Nobody here. Well, my friends, we’ll just have to make do with what we’ve got, what we had last time I looked, which is pimps, thieves, spies, rapscallions and robber barons, fops, charlatans, mountebanks …”
He resisted a queasy sensation. The late afternoon was warm and the damp air clung to his face, soaking his shirt collar. He fashioned a new
koan
for himself. It would bring enlightenment, make his course clear. Nice cream
koan:
We know, my friends, the sound of a meal going down. But what is the sound of a meal coming up?
He sped along the pastel streets.
R
OY SAT OUT UNDER
the rain-softened trees, smiling at his buff-bronze pitcher of beer, dark and light, trying to get cockeyed. He owed it to himself — he hadn’t been
really
drunk in weeks. It was the least he could do. He sat there smiling, tapping his foot. Popular songs pounded his eardrums. The beer pitcher perspired on the bare table. He refilled his glass and signaled to the waitress. What was it that fellow had said? Man ain’t got no fuckin’ chance. Noble sentiment, but he was an uninspired thief to the very end, lifting his phrases from good-bad books. Man ain’t got no …
“You want another?” the waitress said.
“Yes, Georgia love,” Roy said.
Her sweet, gap-toothed face hovered a mile above him. He looked up and smiled, blinking his eyes in the moist air.
“Where’s your friend?” she said.
“You mean Ike or Mike?”
“No … The one just here.”
“Gone,” Roy said. “Left this vale of tears.”
The girl swooped low in front of him, resting soft-freckled arms on the table. “How come you’re so nice to me tonight? It’s not like you.”
“I found peace, honey.” He tried to keep his worshipful eyes in focus.

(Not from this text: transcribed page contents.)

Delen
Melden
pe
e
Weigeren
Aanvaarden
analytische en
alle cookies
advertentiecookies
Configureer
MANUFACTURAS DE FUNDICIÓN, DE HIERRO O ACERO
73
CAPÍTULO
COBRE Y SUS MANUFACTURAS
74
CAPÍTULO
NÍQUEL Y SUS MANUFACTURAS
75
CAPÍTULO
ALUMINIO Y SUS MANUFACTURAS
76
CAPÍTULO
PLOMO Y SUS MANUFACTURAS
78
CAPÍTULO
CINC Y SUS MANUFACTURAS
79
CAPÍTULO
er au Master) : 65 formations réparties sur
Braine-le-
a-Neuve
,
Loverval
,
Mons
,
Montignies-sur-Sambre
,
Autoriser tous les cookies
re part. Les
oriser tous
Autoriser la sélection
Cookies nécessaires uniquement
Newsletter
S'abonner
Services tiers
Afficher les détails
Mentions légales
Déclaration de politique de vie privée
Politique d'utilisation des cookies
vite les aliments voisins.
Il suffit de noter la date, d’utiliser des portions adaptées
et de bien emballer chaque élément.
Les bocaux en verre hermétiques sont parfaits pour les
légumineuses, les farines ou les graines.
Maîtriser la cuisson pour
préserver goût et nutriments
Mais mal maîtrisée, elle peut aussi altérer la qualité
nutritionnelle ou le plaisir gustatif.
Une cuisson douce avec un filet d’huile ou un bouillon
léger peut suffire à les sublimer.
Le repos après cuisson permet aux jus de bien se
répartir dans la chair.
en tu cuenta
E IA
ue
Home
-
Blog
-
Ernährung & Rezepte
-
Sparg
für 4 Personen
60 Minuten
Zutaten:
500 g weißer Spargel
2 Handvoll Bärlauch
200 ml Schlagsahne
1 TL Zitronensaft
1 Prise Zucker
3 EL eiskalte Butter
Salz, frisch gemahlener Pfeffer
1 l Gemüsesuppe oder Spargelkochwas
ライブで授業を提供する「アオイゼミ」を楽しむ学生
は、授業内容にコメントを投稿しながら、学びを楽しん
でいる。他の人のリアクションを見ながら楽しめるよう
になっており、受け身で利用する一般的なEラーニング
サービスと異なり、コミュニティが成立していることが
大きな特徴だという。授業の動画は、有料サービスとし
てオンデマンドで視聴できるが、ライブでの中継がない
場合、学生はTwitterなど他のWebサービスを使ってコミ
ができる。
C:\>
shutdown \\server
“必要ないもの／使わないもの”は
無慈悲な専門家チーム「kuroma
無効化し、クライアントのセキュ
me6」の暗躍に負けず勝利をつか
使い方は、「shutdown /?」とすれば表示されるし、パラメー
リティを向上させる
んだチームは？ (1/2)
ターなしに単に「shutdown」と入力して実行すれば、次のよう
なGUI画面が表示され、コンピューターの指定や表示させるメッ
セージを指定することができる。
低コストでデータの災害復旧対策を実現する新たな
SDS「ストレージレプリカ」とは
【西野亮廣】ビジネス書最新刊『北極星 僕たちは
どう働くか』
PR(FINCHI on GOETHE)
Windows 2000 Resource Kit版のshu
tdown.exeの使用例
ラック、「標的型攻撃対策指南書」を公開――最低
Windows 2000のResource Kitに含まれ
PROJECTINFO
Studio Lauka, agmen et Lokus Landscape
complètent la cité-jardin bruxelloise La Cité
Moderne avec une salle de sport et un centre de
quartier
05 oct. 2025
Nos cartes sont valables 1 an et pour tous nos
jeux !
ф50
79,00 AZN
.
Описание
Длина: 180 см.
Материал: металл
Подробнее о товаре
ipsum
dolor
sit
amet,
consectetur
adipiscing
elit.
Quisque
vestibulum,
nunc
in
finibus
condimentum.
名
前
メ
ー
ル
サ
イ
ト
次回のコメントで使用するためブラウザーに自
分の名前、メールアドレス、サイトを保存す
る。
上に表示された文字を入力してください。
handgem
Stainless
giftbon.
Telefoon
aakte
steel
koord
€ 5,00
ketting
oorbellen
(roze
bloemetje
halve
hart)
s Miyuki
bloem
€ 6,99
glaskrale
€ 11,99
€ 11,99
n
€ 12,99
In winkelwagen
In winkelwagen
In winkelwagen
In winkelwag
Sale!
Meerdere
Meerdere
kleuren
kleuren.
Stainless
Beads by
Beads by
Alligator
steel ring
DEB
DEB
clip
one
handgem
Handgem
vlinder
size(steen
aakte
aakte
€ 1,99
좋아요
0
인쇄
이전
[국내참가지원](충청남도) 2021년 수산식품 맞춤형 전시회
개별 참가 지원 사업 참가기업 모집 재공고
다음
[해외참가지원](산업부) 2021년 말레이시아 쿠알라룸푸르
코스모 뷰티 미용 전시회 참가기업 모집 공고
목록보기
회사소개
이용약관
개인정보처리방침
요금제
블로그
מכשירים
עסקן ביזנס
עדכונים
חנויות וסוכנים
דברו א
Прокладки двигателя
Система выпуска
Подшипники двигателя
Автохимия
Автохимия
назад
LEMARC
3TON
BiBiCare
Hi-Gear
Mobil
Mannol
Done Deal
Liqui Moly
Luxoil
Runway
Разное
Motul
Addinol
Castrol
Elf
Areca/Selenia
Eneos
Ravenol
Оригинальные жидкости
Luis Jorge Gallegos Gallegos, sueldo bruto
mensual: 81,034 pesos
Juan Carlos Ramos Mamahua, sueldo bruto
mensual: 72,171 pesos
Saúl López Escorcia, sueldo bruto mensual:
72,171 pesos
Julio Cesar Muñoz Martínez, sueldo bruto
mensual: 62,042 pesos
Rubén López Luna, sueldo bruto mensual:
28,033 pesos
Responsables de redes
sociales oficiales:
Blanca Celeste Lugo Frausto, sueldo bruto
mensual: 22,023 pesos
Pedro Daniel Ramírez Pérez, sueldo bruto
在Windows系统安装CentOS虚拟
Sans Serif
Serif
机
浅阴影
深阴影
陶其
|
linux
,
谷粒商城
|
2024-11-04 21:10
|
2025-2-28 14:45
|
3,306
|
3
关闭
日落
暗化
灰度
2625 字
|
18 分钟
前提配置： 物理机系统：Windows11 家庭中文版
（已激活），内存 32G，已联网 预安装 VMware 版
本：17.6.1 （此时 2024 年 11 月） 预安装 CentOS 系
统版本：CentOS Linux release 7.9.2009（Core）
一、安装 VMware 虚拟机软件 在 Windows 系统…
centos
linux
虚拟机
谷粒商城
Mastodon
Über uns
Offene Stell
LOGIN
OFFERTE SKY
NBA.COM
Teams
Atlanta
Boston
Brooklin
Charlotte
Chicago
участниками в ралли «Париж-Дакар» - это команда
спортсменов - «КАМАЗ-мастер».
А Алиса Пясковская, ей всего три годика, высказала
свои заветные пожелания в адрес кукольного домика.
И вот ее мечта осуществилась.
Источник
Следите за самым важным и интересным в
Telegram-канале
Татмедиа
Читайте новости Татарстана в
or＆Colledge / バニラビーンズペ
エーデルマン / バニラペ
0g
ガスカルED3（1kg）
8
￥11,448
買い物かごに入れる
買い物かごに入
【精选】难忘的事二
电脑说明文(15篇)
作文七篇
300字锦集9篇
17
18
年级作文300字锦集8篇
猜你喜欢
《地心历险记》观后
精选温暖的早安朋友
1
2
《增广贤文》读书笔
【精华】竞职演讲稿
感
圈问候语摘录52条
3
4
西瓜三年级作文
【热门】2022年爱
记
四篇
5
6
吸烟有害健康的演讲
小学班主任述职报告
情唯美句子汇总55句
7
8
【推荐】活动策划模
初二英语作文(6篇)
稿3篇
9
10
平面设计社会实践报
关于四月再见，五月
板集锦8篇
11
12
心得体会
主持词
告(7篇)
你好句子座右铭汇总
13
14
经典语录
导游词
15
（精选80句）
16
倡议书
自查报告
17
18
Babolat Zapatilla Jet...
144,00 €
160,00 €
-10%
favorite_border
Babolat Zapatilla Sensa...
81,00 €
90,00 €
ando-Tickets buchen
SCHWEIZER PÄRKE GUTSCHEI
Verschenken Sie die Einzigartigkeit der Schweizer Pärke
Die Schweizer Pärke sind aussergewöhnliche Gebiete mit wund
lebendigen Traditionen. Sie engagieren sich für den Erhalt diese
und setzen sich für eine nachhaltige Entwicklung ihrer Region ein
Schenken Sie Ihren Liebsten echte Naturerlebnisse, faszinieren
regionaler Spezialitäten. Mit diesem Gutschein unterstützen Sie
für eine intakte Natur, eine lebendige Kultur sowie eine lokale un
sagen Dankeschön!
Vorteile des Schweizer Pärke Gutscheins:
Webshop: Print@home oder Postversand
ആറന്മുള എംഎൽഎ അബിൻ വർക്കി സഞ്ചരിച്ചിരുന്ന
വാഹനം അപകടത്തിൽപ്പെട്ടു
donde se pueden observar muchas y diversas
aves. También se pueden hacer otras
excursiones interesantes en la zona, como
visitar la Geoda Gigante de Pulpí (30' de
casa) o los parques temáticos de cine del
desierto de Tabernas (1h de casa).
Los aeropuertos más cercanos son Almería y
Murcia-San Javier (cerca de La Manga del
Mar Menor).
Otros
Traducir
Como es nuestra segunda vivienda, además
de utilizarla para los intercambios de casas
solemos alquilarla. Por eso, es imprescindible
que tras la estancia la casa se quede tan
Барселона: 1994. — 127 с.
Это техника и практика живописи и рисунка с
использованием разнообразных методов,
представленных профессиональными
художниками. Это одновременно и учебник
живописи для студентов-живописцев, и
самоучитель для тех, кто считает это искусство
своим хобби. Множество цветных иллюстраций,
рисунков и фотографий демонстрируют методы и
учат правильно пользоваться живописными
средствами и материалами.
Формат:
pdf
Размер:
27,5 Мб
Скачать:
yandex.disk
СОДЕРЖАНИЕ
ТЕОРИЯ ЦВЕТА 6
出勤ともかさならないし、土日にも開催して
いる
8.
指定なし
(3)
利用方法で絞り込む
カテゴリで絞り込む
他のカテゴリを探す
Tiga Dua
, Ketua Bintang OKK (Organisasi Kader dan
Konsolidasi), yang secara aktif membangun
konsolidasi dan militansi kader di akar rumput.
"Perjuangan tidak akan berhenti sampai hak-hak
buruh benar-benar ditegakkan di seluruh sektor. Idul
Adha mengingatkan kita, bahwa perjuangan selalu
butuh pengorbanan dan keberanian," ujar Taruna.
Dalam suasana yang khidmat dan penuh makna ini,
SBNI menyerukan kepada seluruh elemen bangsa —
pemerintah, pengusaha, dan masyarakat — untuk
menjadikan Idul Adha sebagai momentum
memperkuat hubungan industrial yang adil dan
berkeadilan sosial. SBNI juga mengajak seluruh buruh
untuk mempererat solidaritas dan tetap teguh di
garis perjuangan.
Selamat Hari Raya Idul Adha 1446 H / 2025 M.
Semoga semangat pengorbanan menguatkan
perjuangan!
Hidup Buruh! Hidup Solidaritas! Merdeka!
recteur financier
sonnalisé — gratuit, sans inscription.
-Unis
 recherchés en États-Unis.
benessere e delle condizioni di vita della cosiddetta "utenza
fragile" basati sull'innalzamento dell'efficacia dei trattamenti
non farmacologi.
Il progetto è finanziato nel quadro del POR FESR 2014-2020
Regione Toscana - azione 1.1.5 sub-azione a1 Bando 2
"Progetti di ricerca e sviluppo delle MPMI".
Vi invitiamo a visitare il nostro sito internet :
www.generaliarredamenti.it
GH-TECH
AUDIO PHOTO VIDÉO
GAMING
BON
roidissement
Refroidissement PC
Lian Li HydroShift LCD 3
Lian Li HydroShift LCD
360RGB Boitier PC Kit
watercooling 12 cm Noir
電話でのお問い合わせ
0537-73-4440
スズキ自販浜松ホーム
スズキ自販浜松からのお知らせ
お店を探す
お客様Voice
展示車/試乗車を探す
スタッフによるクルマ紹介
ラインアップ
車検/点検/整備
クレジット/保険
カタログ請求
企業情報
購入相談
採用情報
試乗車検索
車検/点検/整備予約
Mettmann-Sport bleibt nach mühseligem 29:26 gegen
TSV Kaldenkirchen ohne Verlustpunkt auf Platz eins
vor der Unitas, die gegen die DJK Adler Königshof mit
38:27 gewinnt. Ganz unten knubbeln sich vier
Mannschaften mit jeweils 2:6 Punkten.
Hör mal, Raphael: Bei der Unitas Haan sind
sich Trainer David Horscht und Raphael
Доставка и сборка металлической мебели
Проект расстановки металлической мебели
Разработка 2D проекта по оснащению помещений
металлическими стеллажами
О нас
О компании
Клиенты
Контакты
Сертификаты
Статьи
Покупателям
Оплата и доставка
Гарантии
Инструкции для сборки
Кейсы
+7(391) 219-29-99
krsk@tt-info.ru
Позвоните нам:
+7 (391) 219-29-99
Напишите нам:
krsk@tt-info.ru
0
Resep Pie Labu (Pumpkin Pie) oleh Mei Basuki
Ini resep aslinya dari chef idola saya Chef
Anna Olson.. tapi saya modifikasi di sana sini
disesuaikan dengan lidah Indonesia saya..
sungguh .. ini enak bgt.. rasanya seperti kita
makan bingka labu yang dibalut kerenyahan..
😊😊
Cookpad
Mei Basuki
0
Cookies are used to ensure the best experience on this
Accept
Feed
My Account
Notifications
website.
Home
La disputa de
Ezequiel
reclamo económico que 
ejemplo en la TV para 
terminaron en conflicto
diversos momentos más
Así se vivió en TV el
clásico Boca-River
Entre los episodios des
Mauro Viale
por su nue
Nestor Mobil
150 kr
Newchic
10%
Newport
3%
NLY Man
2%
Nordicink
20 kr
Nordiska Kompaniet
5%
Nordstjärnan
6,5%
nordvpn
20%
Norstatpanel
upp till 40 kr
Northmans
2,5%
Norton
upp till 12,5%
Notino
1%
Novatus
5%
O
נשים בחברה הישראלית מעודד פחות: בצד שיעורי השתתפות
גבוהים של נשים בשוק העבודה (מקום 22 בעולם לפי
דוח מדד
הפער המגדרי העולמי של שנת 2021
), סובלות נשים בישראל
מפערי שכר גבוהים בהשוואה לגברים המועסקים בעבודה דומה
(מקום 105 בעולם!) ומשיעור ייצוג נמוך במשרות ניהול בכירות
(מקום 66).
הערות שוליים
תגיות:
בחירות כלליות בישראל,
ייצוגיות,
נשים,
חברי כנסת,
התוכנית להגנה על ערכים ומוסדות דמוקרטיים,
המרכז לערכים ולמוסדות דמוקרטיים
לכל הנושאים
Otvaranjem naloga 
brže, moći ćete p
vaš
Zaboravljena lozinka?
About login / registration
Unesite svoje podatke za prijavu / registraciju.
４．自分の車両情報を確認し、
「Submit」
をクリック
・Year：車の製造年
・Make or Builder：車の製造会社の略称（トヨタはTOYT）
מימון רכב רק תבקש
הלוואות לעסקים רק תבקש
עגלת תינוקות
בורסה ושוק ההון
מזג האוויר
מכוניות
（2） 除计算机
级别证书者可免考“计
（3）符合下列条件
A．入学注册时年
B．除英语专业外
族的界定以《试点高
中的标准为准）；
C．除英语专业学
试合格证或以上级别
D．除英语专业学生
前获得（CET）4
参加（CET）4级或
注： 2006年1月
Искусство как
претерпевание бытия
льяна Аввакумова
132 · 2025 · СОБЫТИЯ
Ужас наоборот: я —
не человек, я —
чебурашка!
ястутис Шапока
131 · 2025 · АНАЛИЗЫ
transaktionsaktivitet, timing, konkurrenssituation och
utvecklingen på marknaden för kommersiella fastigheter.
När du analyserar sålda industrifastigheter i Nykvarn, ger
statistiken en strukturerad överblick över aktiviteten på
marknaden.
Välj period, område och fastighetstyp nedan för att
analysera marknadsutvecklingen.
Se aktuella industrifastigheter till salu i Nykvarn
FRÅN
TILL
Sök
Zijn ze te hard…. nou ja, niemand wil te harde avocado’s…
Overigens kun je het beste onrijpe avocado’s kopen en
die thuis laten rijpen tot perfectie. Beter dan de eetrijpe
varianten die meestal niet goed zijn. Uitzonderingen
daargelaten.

“Stop pullin’ my leg,” the girl said. She went to get his beer. He sat unthinking, dull in the head, until she returned. She refilled his glass and set the pitcher down. Roy fumbled with damp dollar bills.
“A man’s cupidity, Georgia, is …”
“Man’s
what
…?”
“Avarice … inordinate desire … It’s a good-bad thing …
thang.
Ambivalent. You got to have it — it’s necessary — but it’s subject to abuse. Get you into trouble. Like sex. You know like sex? You got to discipline yourself, focus all that radiance on noble objectives. Propagate the species … Build a city.”
The girl looked back toward the bar, pulled out a chair and sat down.
“You’re
drunk,
you know that?” she said. “I’ve never seen you drunk. That why you’re so friendly tonight?” She looked at him in wonder.
“This theory I have, Georgia, is brand, spankin’ new. Never been explicated before, not more than a million times. You may quote me. Go now and tell the others.”